Transition care management usually involves 3 broad categories:

  • Interactive communications
  • Non-face-to-face service delivery
  • Face-to-face visits

Interactive communications are made within the first two days of discharge to find out the status and transitional requirements of the patient. Healthcare call centers are of crucial importance in carrying out this phase of TCM. The outcomes of the call can lead to face-to-face visits, which are carried out 7 to 14 days after discharge. Non-face-to-face service delivery fills in the intervals between in-person visits. They can be carried out through medical patient portals or phone calls.

What are the Qualification Criteria for Transition Care Management?

To qualify for transition care management, the patient should be discharged from a qualifying service setting such as an inpatient acute care hospital, skilled nursing facility, or hospital outpatient observation. The patient should also have a documented medical record that shows that the patient needs additional support from a physician, a non-physician provider, or other clinical staff. The main objective of TCM is to make sure that there are no gaps in the patient's care. As such, the TCM service provider will help with medical decision-making during the transition period. The level of medical decision-making necessary to meet the individual patient's requirement will be determined by factors such as the amount or complexity of medical records and diagnostic tests, the number of possible diagnoses or management options, and the risk of significant complications.

What are the Functions of Transition Care Management (TCM)?

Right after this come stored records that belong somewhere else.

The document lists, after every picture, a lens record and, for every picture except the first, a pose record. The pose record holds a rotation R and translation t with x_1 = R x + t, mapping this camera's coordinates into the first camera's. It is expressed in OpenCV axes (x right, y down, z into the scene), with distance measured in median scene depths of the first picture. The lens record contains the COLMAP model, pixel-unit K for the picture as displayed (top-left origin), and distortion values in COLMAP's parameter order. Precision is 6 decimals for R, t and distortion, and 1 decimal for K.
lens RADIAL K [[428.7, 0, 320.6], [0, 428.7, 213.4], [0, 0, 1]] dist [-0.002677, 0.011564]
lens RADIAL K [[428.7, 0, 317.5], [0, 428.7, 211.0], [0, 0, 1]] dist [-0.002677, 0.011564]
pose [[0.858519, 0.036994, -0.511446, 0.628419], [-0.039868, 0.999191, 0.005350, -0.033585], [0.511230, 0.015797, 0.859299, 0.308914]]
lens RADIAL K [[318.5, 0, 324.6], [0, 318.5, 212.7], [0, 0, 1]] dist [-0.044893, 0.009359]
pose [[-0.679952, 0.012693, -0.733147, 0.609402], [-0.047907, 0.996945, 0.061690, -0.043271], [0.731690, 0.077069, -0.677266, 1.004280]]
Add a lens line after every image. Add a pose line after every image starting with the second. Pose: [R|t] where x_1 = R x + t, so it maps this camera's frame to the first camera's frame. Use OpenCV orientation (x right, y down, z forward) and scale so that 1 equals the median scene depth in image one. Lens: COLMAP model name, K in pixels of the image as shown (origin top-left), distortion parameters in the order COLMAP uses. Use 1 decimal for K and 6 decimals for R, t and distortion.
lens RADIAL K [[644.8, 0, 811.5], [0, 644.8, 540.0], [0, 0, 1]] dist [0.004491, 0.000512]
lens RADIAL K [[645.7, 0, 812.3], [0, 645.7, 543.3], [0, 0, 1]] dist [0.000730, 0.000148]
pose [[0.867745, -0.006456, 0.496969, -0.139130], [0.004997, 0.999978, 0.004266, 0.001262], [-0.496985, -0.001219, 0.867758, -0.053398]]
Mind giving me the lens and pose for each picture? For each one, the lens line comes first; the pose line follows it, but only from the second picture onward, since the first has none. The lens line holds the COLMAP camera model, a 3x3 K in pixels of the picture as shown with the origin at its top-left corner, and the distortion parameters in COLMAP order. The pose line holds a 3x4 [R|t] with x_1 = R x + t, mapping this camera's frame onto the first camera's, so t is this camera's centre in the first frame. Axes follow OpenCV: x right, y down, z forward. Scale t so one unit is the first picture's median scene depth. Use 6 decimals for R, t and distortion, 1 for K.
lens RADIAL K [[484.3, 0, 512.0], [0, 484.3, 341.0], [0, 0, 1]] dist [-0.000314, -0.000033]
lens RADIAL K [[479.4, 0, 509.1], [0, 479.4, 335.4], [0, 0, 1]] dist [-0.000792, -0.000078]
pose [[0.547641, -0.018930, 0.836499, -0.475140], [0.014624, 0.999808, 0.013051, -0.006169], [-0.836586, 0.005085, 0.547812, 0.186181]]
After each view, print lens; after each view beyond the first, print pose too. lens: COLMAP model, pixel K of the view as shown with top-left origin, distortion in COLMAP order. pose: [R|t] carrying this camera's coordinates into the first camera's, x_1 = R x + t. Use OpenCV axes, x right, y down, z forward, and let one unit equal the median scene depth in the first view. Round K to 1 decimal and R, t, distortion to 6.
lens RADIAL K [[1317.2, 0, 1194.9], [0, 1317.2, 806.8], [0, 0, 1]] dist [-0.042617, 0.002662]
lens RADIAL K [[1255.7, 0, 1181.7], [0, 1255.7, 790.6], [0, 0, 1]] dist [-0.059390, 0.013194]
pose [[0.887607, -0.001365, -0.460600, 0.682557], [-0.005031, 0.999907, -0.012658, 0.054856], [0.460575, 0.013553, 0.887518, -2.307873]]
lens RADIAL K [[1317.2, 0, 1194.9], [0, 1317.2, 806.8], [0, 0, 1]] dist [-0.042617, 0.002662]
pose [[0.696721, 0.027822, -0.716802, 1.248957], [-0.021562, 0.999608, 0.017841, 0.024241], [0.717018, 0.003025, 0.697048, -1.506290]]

Some of the tasks carried out by transition care management include:

  • Medication management and prescription assistance.
  • Obtaining and reviewing discharge information. This may include continuity of care documents or a discharge summary, for instance.
  • Connecting and interacting with health care providers to ensure continuity of care. By establishing the primary needs of a patient, appropriate healthcare services can be arranged.
  • Evaluate the need for diagnostic tests, treatments, or follow-up on results from previous appointments.
  • Assistance with scheduling necessary appointments with healthcare professionals and services. By attending appointments after discharge and receiving suitable care, patients will be less likely to be readmitted because of their condition.
  • Providing support and education for adherence to treatment regimen. This may be particularly valuable for patients, their families, guardians, and/or caregivers. Education that aligns with self-management, daily activities, and independent living with regard to the patient's condition may also be offered.
  • Contact the caregiver or patient within 2 business days following discharge. The contact may be through telephone, email, or a face-to-face visit.
  • Conduct a follow-up visit within 7 or 14 days of discharge, depending upon the complexity of medical decision-making involved.